International Indigneous connection

Moka Apiti is one of the people visiting Winnipeg for the 2017 Indigenous Mapping Workshop.

Apiti is Moari, from Wellington, New Zealand and is presenting at the conference. He is a Geographic Information Systems specialist, and director of a family owned business in New Zealand called Digital Navigators.

The company works specifically with Indigenous communities and helps to educate and map out the cultural resources of communities.
Moka Apiti is a Geographic Information Systems specialist from New Zealand. (Lenard Monkman)

Apiti is familiar with a lot of the google technology but also using whatever else is at his disposal, including drones.

"It's just trying to figure out at this point, google has these great 3D visualization tools which is similar to how we think, which is able to soar like a bird across these landscapes," said Apiti.

"The beauty of what GIS does, is that you can go out and capture stories that have been retained by your elders, put it into a database and then paint a picture with it by visualizing it."

Apiti, is one of the first people from his tribe to go to university. Halfway through his first year, he was pulled aside by the elders in his tribe, who told him to get involved in mapping.

Every decision we make, we're making informed decisions. We're able to visualize it.- Moka Apiti

"The direction from my tribe was to go out into the world, learn these tools, and bring them back home," said Apiti.

"We were going through the treaty settlements. They could see that we needed to look at how we capture stories. How we look at overlapping contentious issues, how we're able to retain the knowledge and value systems. Looking at the whole digitization of our archival records since our elders we're passing away," said Apiti.

Nowadays, whenever Moari tribes are going into meetings with non-Indigenous companies and governments, they know what the value of their territories are.

"Every decision we make, we're making informed decisions. We're able to visualize it, being able to show it in a map format, we show our cards, and they say 'wait a minute,'" said Apiti.

"We do anything from freshwater management to … traditional knowledge use, [and] heritage. We've managed to integrate it all into our tribe."

Workshop inspiring Indigneous youth

Carson Robinson from Sagkeeng First Nation is one of the 30 youth delegates invited to the workshops this week. On monday participants we're asked to find their homes using google earth, and trace the steps that it would take to get to the workshop venue.

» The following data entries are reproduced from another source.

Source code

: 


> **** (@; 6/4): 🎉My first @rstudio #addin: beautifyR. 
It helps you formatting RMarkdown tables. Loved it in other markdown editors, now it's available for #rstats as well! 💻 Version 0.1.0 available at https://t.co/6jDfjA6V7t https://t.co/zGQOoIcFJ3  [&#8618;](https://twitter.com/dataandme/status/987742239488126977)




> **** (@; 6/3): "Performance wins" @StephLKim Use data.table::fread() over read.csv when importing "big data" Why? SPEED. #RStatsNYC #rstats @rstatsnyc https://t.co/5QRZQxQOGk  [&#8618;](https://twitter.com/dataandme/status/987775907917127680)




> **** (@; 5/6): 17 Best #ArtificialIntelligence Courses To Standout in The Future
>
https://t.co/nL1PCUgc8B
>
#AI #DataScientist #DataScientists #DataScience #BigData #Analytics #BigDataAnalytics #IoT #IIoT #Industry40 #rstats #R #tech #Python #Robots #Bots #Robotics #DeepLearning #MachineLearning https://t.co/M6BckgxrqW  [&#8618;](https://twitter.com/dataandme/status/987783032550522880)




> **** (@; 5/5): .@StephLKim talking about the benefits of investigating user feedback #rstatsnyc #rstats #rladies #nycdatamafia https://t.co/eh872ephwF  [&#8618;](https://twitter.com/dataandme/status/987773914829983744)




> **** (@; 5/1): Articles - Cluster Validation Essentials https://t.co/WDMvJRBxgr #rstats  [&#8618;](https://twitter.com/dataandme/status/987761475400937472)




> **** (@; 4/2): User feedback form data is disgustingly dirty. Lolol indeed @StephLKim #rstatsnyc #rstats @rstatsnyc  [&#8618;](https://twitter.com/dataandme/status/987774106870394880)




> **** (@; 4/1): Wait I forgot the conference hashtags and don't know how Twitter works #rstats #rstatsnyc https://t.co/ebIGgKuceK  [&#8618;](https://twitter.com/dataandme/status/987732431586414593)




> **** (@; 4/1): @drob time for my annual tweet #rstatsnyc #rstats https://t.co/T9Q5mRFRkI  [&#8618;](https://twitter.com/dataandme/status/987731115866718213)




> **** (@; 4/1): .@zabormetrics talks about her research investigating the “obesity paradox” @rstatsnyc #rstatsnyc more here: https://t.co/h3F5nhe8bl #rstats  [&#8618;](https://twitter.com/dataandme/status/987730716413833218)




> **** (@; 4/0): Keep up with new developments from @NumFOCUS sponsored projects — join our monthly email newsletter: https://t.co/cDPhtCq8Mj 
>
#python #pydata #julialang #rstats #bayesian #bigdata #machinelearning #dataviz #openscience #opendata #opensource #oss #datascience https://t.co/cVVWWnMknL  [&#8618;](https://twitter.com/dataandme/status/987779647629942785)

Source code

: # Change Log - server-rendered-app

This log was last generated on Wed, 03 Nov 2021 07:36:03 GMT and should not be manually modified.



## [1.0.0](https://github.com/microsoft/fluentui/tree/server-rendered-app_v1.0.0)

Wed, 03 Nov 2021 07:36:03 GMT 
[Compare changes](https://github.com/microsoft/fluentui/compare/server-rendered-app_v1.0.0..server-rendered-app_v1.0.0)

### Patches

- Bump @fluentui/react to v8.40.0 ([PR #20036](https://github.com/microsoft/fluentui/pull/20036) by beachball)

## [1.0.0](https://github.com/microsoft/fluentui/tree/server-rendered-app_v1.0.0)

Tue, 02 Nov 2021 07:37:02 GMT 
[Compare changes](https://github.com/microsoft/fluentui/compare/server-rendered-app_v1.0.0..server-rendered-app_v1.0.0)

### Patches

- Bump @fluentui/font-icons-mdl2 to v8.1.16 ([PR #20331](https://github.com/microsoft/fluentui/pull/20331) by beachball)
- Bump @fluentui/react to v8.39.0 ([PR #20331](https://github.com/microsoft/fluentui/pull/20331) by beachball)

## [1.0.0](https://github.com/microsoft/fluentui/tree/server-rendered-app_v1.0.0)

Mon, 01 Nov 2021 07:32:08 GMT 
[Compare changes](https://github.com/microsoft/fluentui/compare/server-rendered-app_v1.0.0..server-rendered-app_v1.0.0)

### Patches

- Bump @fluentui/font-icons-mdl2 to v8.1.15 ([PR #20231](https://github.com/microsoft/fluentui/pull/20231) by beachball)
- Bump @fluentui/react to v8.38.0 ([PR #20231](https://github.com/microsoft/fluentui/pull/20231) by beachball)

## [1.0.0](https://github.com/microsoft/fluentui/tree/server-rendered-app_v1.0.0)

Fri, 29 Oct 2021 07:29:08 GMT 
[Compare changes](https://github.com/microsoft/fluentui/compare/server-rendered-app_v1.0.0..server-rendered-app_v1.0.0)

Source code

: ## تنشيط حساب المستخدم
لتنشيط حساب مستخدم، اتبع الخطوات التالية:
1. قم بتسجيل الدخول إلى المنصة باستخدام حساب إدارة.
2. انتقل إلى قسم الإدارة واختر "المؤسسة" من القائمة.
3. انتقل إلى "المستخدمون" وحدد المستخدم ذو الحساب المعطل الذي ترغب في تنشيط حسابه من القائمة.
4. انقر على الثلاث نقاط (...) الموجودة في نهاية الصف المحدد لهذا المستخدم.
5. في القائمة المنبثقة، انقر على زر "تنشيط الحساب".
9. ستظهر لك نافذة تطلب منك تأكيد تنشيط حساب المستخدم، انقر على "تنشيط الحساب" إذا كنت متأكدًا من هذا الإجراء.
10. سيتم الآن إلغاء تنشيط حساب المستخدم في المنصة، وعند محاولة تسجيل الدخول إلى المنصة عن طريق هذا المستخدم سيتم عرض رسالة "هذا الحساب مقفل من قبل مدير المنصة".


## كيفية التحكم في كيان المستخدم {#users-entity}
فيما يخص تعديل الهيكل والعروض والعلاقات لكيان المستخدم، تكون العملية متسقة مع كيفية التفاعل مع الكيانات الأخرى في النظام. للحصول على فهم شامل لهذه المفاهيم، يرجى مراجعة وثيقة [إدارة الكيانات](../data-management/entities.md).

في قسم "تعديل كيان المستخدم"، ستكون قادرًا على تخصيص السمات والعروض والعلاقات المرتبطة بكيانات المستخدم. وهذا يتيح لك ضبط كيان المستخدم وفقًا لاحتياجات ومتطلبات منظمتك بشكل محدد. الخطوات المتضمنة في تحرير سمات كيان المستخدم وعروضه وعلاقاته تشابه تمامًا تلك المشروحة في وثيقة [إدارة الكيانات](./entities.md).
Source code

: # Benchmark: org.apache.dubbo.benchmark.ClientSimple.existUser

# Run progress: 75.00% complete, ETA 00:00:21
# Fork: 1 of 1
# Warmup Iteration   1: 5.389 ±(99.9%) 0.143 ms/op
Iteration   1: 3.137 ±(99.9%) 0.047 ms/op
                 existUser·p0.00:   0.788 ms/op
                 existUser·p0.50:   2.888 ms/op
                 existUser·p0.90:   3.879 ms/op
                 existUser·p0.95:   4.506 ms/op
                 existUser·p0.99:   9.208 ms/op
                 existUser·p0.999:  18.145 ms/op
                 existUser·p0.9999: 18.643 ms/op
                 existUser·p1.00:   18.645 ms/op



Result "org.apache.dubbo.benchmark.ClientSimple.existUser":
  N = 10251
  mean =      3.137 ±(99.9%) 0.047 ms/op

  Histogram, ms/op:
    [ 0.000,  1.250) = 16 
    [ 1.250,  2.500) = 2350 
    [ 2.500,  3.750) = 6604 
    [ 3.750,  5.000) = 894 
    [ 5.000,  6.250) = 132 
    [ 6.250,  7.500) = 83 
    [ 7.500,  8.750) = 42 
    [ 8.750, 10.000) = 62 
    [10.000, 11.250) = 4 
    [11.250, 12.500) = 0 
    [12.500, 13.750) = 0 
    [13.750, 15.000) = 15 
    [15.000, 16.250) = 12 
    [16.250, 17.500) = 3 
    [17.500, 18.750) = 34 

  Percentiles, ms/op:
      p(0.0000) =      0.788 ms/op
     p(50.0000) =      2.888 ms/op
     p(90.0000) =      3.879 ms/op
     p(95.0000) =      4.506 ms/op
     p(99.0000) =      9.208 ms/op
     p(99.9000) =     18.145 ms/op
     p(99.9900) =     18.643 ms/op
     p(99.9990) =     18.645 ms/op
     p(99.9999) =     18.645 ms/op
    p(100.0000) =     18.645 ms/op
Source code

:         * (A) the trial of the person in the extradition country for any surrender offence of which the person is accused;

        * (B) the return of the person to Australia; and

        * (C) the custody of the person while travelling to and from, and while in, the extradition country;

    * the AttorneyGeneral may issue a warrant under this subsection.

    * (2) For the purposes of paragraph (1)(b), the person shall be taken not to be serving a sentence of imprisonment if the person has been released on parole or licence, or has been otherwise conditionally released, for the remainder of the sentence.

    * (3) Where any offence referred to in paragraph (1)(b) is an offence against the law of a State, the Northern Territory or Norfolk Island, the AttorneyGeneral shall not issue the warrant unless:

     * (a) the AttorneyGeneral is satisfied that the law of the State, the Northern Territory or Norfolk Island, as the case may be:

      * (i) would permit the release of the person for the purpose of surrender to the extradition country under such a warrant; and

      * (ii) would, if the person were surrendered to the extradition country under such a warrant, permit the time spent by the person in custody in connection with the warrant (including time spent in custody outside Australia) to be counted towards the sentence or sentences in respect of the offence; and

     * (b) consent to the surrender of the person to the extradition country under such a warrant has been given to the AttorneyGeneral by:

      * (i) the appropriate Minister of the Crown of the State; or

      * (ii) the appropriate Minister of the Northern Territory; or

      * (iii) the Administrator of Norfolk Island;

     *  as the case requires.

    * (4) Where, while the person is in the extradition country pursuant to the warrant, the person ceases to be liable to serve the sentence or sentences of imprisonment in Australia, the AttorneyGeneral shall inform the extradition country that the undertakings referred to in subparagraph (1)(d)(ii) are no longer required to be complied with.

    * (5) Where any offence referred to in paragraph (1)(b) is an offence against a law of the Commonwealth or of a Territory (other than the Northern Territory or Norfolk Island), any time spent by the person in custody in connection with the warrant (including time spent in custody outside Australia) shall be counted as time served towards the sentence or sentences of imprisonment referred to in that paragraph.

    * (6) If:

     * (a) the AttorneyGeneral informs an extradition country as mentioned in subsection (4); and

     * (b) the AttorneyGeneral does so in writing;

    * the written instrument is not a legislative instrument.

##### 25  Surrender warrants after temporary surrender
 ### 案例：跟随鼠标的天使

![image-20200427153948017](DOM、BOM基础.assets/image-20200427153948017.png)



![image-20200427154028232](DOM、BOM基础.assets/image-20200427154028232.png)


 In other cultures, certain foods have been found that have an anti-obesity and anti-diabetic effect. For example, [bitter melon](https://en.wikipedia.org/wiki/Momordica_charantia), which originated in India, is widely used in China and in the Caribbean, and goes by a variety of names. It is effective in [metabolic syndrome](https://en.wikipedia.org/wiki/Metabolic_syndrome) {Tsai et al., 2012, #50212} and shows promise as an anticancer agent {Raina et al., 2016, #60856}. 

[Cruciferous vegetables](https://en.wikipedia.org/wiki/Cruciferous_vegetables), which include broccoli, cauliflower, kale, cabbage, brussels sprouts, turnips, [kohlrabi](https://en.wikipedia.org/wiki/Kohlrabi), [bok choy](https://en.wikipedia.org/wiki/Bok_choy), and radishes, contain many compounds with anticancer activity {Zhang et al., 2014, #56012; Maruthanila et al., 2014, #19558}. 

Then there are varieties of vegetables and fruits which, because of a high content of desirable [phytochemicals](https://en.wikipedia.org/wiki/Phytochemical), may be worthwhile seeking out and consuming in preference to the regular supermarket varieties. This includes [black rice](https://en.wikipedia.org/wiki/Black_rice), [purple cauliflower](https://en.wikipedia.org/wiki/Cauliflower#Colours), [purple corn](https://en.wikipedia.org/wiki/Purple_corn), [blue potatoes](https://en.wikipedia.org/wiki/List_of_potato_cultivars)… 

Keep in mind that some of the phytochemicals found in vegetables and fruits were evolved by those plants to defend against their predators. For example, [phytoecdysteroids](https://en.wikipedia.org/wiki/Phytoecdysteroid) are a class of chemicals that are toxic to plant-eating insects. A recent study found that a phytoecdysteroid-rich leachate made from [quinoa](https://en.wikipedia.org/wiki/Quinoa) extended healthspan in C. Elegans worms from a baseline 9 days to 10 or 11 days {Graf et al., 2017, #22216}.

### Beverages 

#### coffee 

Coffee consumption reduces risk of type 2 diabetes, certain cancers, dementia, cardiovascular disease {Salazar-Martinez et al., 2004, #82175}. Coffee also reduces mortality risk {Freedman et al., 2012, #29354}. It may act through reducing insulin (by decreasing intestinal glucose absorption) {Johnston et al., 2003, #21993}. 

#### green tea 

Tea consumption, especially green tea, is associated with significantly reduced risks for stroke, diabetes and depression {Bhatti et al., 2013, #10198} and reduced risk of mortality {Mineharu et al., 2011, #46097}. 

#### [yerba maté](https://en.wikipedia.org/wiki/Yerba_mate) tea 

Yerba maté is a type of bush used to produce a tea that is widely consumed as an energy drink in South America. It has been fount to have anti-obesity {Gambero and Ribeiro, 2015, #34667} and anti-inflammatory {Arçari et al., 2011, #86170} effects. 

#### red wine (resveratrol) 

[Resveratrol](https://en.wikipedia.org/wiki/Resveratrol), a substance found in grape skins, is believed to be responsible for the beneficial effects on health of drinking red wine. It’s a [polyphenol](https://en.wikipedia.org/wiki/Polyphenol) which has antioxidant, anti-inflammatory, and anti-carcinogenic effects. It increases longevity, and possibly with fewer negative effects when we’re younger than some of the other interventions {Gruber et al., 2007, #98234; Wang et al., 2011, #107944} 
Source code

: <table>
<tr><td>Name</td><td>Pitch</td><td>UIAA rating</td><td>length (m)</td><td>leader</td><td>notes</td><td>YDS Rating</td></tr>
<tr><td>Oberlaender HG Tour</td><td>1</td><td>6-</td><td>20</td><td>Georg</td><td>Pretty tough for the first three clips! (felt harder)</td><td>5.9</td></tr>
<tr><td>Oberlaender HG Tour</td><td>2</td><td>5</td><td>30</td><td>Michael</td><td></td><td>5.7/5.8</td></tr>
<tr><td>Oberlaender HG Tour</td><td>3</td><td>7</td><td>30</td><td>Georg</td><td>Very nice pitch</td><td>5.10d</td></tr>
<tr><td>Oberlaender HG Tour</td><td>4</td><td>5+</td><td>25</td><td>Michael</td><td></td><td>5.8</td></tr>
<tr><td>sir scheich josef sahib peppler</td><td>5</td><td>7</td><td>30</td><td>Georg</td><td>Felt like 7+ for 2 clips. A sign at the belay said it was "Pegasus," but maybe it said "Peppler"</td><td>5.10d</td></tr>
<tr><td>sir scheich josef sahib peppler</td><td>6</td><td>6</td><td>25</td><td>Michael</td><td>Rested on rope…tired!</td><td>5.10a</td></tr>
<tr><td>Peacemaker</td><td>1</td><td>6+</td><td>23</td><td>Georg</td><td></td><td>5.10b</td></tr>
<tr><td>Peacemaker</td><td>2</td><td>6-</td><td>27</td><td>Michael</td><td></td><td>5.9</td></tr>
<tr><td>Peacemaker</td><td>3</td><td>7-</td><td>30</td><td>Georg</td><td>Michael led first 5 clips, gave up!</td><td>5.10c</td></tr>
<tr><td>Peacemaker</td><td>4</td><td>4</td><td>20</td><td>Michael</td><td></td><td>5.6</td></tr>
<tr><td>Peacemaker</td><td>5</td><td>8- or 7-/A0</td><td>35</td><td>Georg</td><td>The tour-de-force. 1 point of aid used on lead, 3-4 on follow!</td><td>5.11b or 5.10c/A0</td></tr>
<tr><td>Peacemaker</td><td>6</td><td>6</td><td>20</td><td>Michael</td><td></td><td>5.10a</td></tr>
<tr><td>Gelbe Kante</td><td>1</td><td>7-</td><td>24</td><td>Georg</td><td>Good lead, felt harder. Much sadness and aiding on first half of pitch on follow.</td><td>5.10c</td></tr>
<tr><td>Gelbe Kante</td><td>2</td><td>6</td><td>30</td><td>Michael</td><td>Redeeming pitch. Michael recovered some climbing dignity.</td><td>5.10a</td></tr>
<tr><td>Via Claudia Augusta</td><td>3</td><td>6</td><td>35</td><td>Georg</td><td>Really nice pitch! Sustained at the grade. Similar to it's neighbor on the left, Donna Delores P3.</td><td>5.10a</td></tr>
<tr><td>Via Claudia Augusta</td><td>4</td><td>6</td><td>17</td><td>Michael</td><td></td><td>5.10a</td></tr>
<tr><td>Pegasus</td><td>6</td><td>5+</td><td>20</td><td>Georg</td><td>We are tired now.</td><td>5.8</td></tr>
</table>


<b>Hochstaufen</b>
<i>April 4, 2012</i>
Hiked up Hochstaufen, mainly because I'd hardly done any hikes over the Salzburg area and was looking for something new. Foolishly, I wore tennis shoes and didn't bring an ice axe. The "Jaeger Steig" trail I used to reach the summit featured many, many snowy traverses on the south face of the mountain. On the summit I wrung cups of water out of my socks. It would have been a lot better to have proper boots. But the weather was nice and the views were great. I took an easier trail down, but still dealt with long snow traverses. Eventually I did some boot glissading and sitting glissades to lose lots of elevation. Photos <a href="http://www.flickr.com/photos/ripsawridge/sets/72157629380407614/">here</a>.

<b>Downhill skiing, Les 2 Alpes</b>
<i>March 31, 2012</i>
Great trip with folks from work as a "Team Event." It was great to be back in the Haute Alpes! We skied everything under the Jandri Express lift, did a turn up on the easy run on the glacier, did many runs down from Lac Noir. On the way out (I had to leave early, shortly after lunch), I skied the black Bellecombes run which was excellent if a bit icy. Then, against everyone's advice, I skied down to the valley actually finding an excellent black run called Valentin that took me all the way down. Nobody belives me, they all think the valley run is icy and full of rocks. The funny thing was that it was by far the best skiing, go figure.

"The technicality of mapping, so much time and man-hours go into that," said Robinson.
Carson Robinson is from Sagkeeng First Nation. He is one of 30 Indigenous youth delegates invited to participate in the workshops. (Lenard Monkman)

"Tracing from Sagkeeng to Winnipeg took an hour. That's almost like driving to Sagkeeng, how technical it is. You have to be pretty precise, you can't cut corners."

Robinson was impressed by what he's witnessed at the conference so far.

"They talked about the surveying that they do, and it's really big on the fight for climate justice," said Robinson.

With information learned at the conference, he noted how important mapping can be for people living in First Nations communities.

"They're really looking at what is going on in the reserves and in the communities … the pollution and the changes in the environments in those communities — going from having beautiful landscapes to having them wasted away and looking bare," Robinson said.

"If you're into land management, this is the place to be. Lots of the people that are here are the front line workers for lots of that. Documenting, surveying the areas which are most affected."